ERIC Number: ED369010
Record Type: RIE
Publication Date: 1993-Oct
Reference Count: N/A
A Study To Explore the Inter-Relationships among Factors Affecting Substance Abuse of Secondary School Students.
Van Nelson, C.; And Others
From 1990 to 1992, 13,065 secondary students in selected midwestern school districts filled out questionnaires asking for information on their use of alcohol, tobacco, marijuana, and cocaine. The questionnaires also requested information on the following variables: the student's involvement in activities in and out of school, employment, church attendance, and whether the student came from a two-parent, parent/step-parent, or single-parent family. Earlier research had indicated a relationship between some of these factors and substance use, and also indicated that adolescent substance users tend to move from alcohol to tobacco to marijuana to hard drugs. Of the questionnaires returned, 12,576 were usable, and cluster analysis and correspondence analysis were used to assess the data obtained. For each type of substance use, the results indicated that the highest users tended to: be employed, live in a single-parent or step-parent household, be uninvolved in activities, and be least likely to attend church. Lowest users showed the opposite pattern, tending toward unemployment, two-parent family situations, participation in multiple activities, and regular churchgoing. Results also supported the theory that student drug users tend to move from using alcohol to tobacco, from tobacco to marijuana, and from marijuana to cocaine.
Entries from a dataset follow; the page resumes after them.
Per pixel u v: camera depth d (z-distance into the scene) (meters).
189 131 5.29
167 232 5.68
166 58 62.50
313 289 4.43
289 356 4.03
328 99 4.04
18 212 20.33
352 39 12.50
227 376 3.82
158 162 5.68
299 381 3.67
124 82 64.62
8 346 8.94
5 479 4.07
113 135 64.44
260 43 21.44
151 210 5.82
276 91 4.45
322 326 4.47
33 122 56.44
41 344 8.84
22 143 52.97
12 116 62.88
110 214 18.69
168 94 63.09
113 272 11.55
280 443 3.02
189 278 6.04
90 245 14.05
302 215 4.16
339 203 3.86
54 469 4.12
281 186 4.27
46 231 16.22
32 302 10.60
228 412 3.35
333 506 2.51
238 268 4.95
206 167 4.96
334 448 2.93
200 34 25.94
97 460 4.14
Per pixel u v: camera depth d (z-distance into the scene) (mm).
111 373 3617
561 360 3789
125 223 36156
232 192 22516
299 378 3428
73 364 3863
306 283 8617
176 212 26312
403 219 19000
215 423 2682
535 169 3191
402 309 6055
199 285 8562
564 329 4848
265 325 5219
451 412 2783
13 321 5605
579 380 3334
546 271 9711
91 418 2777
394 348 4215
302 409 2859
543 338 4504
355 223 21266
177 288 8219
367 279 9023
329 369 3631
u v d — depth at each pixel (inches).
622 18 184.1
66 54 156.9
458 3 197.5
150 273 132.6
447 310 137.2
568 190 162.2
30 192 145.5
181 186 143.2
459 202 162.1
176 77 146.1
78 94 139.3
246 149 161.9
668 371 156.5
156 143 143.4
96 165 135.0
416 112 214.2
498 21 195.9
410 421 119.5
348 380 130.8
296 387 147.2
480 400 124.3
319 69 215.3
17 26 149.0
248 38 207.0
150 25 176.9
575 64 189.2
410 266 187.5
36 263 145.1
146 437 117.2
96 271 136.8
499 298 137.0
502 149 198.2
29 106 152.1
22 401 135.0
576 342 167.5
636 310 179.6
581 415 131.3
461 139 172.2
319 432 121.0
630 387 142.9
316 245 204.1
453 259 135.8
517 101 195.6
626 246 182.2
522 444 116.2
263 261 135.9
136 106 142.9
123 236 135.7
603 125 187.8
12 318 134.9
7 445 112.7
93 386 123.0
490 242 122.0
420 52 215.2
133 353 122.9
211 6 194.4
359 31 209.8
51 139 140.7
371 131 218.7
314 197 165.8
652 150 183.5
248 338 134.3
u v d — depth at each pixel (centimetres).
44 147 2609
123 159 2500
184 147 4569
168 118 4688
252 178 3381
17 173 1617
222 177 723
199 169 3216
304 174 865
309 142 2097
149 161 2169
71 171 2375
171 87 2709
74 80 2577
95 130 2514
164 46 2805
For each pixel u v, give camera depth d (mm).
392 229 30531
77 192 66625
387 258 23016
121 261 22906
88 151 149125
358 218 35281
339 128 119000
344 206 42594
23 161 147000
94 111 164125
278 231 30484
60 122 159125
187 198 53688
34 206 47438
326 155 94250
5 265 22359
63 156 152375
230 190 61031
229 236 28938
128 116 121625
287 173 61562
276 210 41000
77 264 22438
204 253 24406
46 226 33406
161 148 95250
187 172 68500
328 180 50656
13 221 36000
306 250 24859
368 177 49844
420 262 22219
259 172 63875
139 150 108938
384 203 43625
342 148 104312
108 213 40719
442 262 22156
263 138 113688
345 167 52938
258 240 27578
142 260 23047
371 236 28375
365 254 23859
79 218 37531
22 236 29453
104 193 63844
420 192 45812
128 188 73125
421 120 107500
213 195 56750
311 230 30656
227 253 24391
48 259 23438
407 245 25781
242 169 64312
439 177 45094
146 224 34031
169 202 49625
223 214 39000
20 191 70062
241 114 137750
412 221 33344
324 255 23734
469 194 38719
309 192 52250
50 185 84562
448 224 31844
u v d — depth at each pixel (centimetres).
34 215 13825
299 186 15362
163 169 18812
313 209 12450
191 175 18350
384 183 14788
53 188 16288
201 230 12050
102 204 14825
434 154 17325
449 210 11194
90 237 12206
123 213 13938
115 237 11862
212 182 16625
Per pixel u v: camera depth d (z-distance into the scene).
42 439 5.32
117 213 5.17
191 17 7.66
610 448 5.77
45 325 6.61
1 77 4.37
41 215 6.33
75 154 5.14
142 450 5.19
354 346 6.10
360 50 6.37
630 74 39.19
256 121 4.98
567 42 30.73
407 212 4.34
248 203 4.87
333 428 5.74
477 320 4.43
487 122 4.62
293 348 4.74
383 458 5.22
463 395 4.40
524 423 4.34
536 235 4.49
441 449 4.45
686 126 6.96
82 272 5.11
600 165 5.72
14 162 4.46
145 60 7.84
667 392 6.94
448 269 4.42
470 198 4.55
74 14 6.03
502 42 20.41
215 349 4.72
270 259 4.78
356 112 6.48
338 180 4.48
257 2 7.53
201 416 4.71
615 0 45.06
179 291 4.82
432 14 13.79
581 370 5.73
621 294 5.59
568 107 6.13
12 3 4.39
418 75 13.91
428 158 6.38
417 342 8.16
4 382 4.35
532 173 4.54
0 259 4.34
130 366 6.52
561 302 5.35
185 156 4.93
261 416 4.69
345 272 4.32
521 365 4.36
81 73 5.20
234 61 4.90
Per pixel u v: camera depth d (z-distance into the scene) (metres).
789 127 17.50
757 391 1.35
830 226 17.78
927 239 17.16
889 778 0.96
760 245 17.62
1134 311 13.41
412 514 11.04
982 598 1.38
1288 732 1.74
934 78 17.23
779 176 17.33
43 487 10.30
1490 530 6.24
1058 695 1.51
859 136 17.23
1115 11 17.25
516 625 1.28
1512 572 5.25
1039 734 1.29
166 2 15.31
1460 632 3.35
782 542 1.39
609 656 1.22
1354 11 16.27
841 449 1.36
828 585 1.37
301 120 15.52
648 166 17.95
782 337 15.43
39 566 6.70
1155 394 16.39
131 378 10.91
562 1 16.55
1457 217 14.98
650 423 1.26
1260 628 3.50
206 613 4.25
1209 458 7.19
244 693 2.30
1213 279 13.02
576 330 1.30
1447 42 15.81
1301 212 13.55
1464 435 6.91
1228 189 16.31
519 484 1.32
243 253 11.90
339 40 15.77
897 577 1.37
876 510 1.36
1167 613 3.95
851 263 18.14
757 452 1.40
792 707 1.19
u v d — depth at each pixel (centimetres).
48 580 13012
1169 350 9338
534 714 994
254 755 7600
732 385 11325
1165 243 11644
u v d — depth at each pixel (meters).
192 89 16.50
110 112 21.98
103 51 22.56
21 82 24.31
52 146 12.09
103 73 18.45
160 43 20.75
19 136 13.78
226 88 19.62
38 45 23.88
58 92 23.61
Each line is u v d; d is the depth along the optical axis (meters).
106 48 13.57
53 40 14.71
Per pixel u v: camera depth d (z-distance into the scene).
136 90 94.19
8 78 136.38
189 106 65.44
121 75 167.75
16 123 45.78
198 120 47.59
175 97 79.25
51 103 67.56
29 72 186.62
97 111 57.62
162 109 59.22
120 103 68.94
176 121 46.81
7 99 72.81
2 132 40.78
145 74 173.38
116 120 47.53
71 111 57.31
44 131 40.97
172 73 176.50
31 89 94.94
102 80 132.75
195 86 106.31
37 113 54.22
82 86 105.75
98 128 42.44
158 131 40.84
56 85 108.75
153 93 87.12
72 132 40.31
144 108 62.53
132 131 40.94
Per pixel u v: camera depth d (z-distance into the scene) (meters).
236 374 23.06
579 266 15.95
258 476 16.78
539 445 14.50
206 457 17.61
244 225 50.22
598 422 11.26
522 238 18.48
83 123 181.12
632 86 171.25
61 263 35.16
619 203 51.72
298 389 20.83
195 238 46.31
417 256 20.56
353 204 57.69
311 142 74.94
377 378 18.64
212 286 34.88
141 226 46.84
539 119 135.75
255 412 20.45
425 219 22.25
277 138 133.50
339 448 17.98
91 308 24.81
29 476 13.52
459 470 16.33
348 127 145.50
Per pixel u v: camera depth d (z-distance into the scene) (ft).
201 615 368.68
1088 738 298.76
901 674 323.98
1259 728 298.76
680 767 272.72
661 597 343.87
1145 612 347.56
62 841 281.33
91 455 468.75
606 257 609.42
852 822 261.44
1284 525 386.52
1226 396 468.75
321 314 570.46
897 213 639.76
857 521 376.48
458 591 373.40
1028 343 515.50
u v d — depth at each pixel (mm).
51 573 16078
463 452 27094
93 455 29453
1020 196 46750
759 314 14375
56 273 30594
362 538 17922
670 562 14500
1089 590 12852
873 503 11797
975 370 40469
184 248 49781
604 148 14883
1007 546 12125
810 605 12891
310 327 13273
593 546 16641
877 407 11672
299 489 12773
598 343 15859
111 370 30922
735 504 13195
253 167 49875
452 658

For secondary-school substance users, holding a job may preclude after-school activities, as well as providing a source of income for tobacco, alcohol, or illegal drugs. (CC)
Publication Type: Speeches/Meeting Papers
Education Level: N/A
Authoring Institution: N/A
Note: Paper presented at the Annual Meeting of the Mid-Western Educational Research Association (Chicago, IL, October 13-16, 1993).